***** Exercise materials

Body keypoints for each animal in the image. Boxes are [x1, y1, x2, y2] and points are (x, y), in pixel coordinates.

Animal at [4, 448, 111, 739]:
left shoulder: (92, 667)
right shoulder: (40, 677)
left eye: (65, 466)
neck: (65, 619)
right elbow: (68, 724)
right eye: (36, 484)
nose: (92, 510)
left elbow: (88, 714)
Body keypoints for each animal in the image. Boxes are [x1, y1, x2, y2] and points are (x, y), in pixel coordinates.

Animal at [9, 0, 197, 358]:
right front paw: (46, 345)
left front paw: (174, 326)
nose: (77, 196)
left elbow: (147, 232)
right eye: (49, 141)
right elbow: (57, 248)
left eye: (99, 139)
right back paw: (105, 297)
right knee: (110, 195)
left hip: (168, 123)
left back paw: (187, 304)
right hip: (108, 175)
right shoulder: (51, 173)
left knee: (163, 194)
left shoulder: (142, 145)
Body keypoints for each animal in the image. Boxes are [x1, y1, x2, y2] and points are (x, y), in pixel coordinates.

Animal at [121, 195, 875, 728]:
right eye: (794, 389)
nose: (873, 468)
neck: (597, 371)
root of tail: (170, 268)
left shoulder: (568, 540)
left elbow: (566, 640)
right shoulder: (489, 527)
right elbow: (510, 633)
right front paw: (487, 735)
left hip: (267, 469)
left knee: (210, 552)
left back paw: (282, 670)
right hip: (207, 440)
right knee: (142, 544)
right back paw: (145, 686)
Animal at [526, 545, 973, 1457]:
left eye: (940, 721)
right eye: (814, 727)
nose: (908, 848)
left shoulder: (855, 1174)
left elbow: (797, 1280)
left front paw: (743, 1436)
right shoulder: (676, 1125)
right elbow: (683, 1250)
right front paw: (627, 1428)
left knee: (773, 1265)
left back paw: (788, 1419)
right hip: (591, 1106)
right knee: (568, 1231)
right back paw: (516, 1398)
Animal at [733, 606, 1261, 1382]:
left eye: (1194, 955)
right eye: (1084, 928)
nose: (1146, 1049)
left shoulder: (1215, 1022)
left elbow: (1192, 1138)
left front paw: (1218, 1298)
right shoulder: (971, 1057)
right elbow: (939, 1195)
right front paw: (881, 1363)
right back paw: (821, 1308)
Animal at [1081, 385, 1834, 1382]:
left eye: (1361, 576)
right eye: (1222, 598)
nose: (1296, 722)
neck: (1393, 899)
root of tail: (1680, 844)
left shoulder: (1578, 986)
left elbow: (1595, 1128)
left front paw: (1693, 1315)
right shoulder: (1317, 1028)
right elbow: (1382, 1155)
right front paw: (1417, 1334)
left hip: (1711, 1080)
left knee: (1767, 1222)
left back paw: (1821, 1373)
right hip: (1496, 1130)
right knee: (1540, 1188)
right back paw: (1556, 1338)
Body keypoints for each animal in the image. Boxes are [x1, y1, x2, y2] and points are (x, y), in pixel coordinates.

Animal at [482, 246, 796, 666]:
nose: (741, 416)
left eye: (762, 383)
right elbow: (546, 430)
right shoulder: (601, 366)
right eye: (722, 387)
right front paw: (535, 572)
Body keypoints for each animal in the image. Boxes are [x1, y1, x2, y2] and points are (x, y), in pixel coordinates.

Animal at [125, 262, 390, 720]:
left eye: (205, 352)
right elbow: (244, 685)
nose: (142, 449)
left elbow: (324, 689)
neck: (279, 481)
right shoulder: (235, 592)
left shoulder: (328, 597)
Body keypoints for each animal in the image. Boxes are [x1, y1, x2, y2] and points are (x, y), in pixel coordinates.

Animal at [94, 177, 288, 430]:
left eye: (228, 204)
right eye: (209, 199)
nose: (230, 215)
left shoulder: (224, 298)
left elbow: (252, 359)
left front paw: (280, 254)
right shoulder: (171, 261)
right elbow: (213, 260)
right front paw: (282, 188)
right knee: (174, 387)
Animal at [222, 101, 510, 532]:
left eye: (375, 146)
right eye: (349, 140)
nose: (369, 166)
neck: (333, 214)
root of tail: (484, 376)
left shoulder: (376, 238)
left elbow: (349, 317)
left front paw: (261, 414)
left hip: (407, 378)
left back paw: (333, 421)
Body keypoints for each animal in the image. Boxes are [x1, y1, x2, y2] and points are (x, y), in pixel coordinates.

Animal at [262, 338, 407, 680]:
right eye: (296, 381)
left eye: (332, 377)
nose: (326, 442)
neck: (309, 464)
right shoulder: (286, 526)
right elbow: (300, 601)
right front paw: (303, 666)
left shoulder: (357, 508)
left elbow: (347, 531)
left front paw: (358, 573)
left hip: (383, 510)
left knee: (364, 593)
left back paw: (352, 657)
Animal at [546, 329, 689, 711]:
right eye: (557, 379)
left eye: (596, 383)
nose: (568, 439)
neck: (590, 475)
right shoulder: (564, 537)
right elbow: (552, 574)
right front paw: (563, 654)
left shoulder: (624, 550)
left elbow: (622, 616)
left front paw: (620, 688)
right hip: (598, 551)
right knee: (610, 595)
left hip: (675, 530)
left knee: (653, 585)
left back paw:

**********

_What the task asks_: Determine the number of lines in the entries that contain "tail", then write that number alone.

_Finished exercise_: 3